▸ TEXTO DA PÁGINA:
Não aconteceu muitas vezes desde que há memória, mas já houve outros ex-presidentes dos Estados Unidos a serem investigados por crimes, como Richard Nixon (caso Watergate, que levou à sua renúncia), ou Bill Clinton (primeiro o caso Whitewater, de que foi ilibado, depois o caso Monica Lewinsky, em que pagou multa e escapou à acusação). Mas nunca nenhum chegou a ser formalmente acusado e levado a tribunal. Com excepção de Ulysses S. Grant, o 18.º homem a ocupar a presidência dos EUA.

Estava-se em 1872, e Grant foi apanhado em flagrante e detido por excesso de velocidade. O episódio não parece ter tido grandes repercussões na altura, segundo o jornal "The New York Times". No entanto, em 1908 o jornal "The Sunday Star of Washington" publicou uma entrevista com o polícia responsável pela detenção do presidente, William West. Aparentemente, Ulysses Grant, que tinha sido advertido apenas dois dias antes pelo mesmo crime, estava a fazer uma corrida de carruagens com amigos na via pública. A fiança foi fixada em 20 dólares, uma barbaridade para a época.

▸ TAREFAS DO EXERCÍCIO:
a – Resume em duas frases o texto sobre Ulysses S. Grant.
b – Repete fielmente o trecho do texto sobre Ulysses S. Grant que abre com as palavras que contêm "Não aconteceu muitas" e fecha com "presidência dos EUA.".
c – Indica se cada afirmação concorda com o texto sobre Ulysses S. Grant, respondendo sim ou não e citando as palavras do texto que o decidem: (i) Bill Clinton foi ilibado no caso Whitewater. (ii) Segundo o "The New York Times", o episódio de 1872 teve grandes repercussões na altura. (iii) Grant tinha sido advertido pelo mesmo crime uma semana antes.

▸ CONJUNTO DE DADOS:

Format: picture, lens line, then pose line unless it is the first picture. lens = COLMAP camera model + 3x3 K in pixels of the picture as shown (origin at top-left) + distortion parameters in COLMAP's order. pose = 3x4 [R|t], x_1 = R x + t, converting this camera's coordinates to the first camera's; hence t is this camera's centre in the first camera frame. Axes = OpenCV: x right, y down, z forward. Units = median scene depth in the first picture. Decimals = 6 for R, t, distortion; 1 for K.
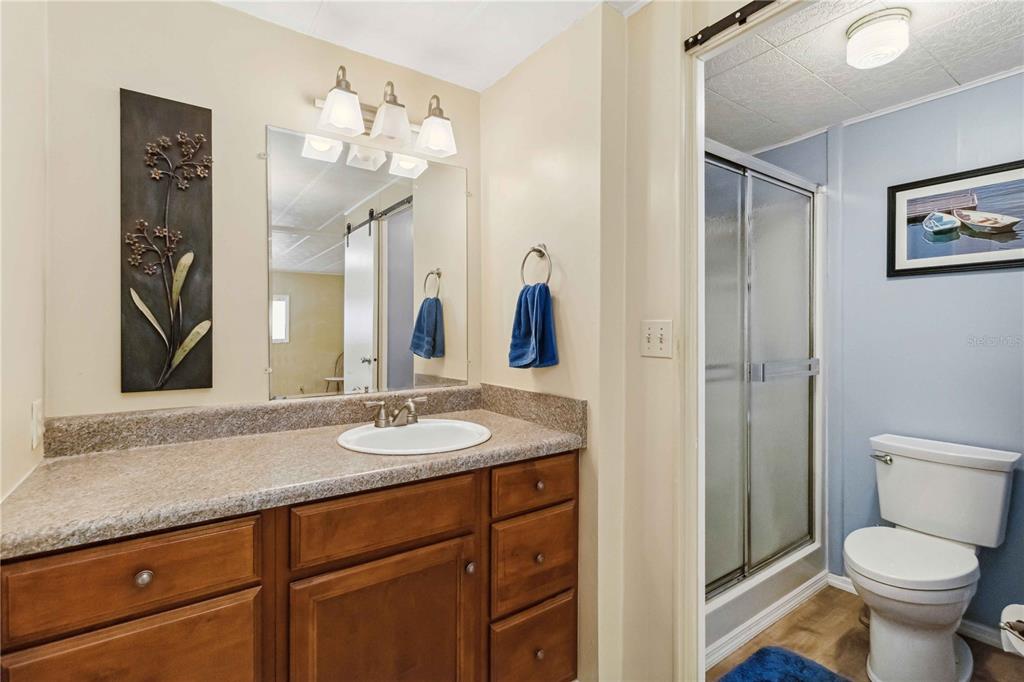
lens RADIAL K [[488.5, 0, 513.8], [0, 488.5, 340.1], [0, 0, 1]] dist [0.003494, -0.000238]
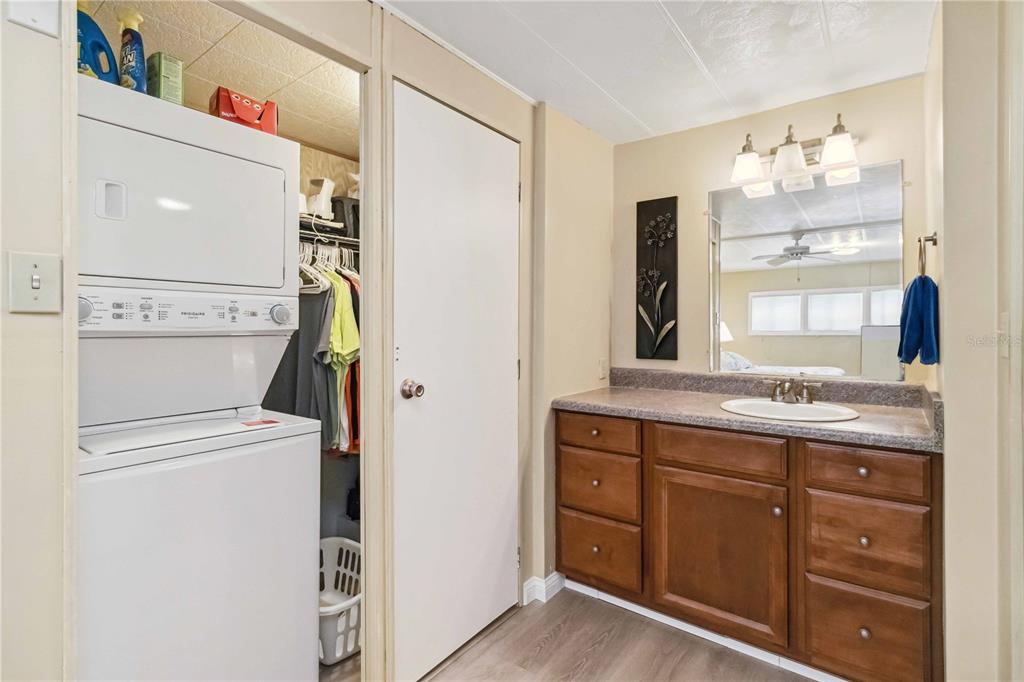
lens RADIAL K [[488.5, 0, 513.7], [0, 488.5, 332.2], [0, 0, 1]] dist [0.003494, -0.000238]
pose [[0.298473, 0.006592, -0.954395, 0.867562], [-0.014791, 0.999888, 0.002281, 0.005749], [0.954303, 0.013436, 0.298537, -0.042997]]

==

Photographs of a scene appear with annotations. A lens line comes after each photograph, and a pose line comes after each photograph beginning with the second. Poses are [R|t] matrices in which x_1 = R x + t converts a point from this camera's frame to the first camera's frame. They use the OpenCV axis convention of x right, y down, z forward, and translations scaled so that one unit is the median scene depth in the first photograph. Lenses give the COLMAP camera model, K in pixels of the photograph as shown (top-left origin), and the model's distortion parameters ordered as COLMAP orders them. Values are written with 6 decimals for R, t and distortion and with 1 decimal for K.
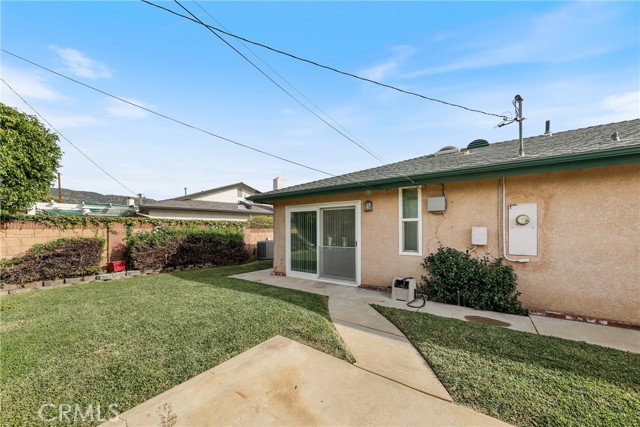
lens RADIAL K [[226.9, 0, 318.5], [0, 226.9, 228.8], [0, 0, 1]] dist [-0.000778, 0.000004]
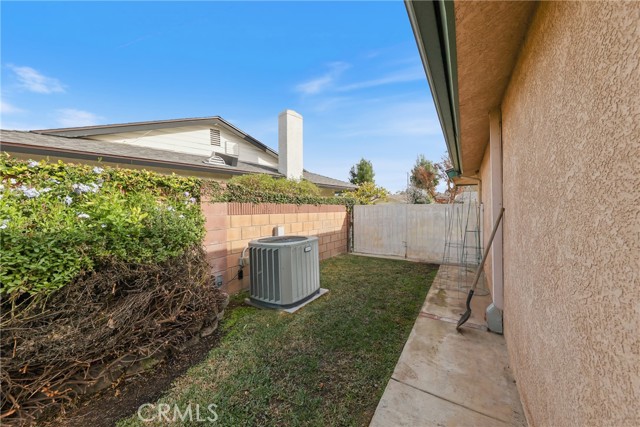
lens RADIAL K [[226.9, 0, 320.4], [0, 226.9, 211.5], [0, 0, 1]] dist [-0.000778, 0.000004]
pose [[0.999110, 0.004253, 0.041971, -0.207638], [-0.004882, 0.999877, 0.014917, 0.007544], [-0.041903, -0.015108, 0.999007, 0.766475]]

▸ RESPOSTAS AOS PROBLEMAS:
a – Nenhum presidente dos Estados Unidos chegou a ser formalmente acusado e levado a tribunal, com excepção de Ulysses S. Grant, o 18.º homem a ocupar a presidência. Em 1872, Grant foi detido por excesso de velocidade quando fazia uma corrida de carruagens com amigos na via pública, e a fiança foi fixada em 20 dólares.

b –
Não aconteceu muitas vezes desde que há memória, mas já houve outros ex-presidentes dos Estados Unidos a serem investigados por crimes, como Richard Nixon (caso Watergate, que levou à sua renúncia), ou Bill Clinton (primeiro o caso Whitewater, de que foi ilibado, depois o caso Monica Lewinsky, em que pagou multa e escapou à acusação). Mas nunca nenhum chegou a ser formalmente acusado e levado a tribunal. Com excepção de Ulysses S. Grant, o 18.º homem a ocupar a presidência dos EUA.

c –
(i) Sim: "primeiro o caso Whitewater, de que foi ilibado".
(ii) Não: "O episódio não parece ter tido grandes repercussões na altura".
(iii) Não: "tinha sido advertido apenas dois dias antes pelo mesmo crime".